Immediately after finishing Maddy Meyer's album, I began recording demos for my next project, Warts and All, which I anticipated completing by the fall. It took another six months to make good, and a full 4 1/2 years after my last solo effort, Pause, and though the process was a bit grueling, it was worth it.
On March 13, 2011, I wrote to myself in a notebook, "Time to get serious about compiling songs for another CD. Been too long. Have great ideas that I'm not completing. So first things first: narrow down ideas to focus on. If some don't work, move on to second tier of ideas. Could be that a theme or style develops over time that might better focus the project."
A theme did sort of develop: the idea was to make a rough and raw recording, warts and all (get it?). Ultimately, I ended up giving in to the perfectionist tendencies that the computer age has helped fuel, and the end result sounds as good as my last few efforts. So while you may still find some warts on the album, it isn't due to a lack of heart-wrenching decisions and mixing tweaks.
Underneath my note from March 13, I wrote down twenty "songs" - ideas, really - that showed some promise, most of which I'd recorded briefly on my hand-held recorder over the previous couple of years. After a few months, I narrowed the list down and completed the gaps. Some songs needed more lyrics ("The Part of You"), some needed a new section ("There is no Reason"), others only had an opening chord progression and needed lyrics and melody ("Daisy Chain"). It was kind of a mess, yet somehow the songs took form, especially after laying down basic tracks.
I knew I would need to recruit a drummer, and I asked my old friend from high school and college, Jim Johnston. During a stifling-hot weekend in August we completed all the necessary drum tracks, Jim's first recording ever and first extensive drum playing in many a year. This was okay, because it was the first time I'd attempted to record drums on my own, so we were both kind of winging it. Even though I added synthetic drums to help rectify certain problem areas, the finished product sounds much more "urgent" or "alive" than could have been achieved with synthetic drums alone. The live drums really make the tunes jump. Many thanks to Jim and to Anthony Calderisi, who lent me drums and mics.
Once the drums were completed, I added bass, guitar, keys and vocals, with my daughter Jessica helping out on "Daisy Chain" and Sarah playing baritone horn on "Man on a Wire." Bruce Hook - a constant contributor for me and always willing and affable - plays saxophone on two tunes. I finished recording in October and took my first stab at mixing a few tunes.
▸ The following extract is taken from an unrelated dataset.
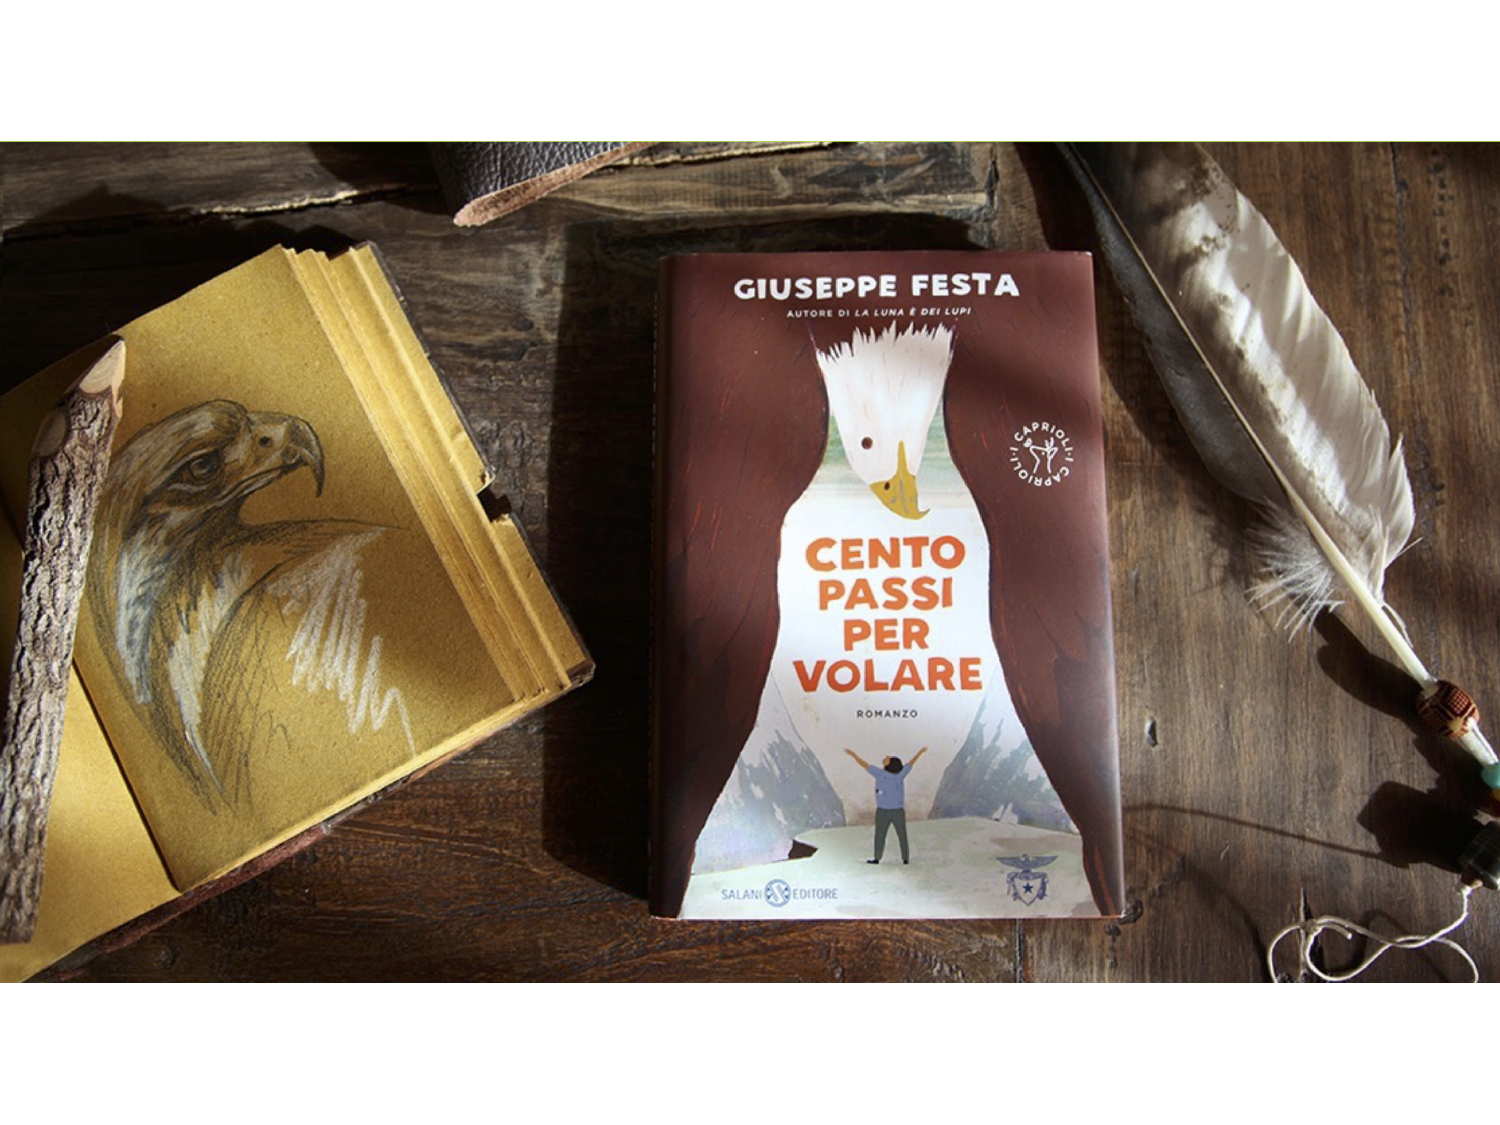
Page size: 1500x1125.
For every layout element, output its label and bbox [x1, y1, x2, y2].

picture [0, 141, 1500, 983]
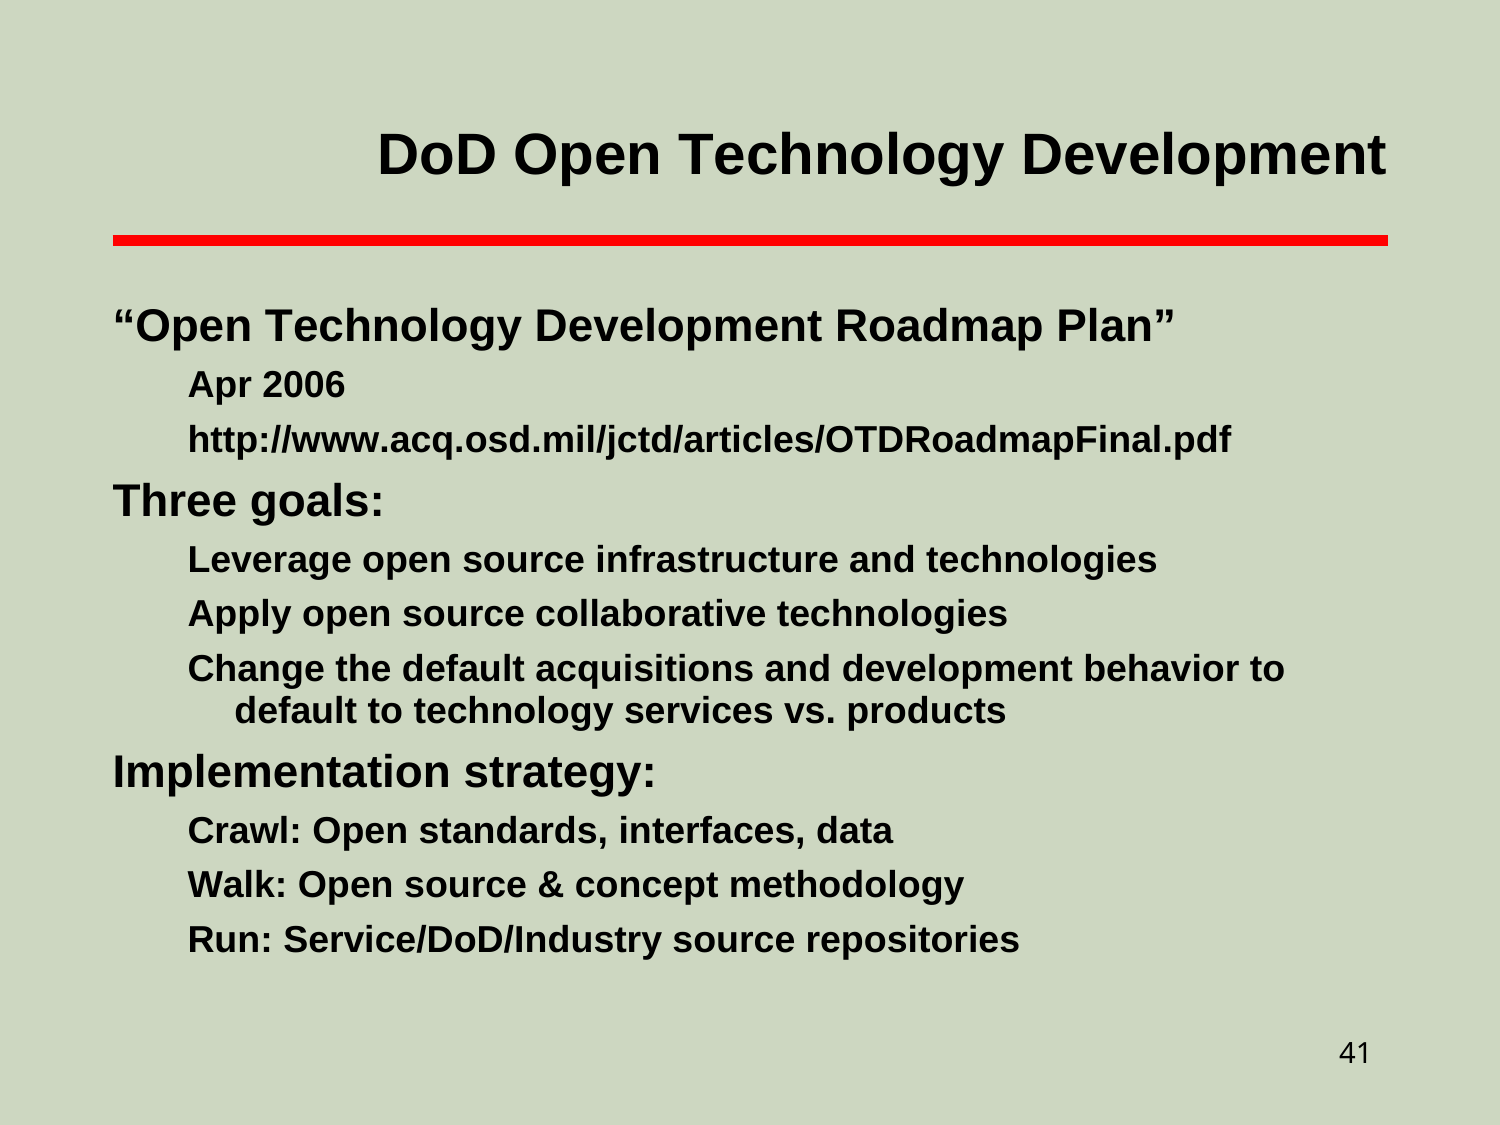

Lackluster results led me to wonder just what in hell I was doing.
After a few months of procrastinating, I finally asked Tim Marin, musical director and bass player for The Chi-Town Showstoppers, a band I play keyboards for, if he would consider helping out with mixing and mastering. His ears helped guide me to fix various problems with the mixes, and after two months of mixing and remixing, he applied his mastering tricks to complete the process, but not before imploring me to record a real trumpet for "Man on a Wire." Enter Dave Jelinek, who only a week before mastering the CD, laid down a nice part to compliment the sax and baritone horn.
In the meantime, my daughter Sarah, after two false starts, came up with a new idea for the cover art, and it couldn't have captured the theme better. Great cover.
By the end of the project, it had become apparent that I'd taken my 2004 computer about as far as it can go. I need to retool my recording studio before the next project or risk losing the rest of my hair.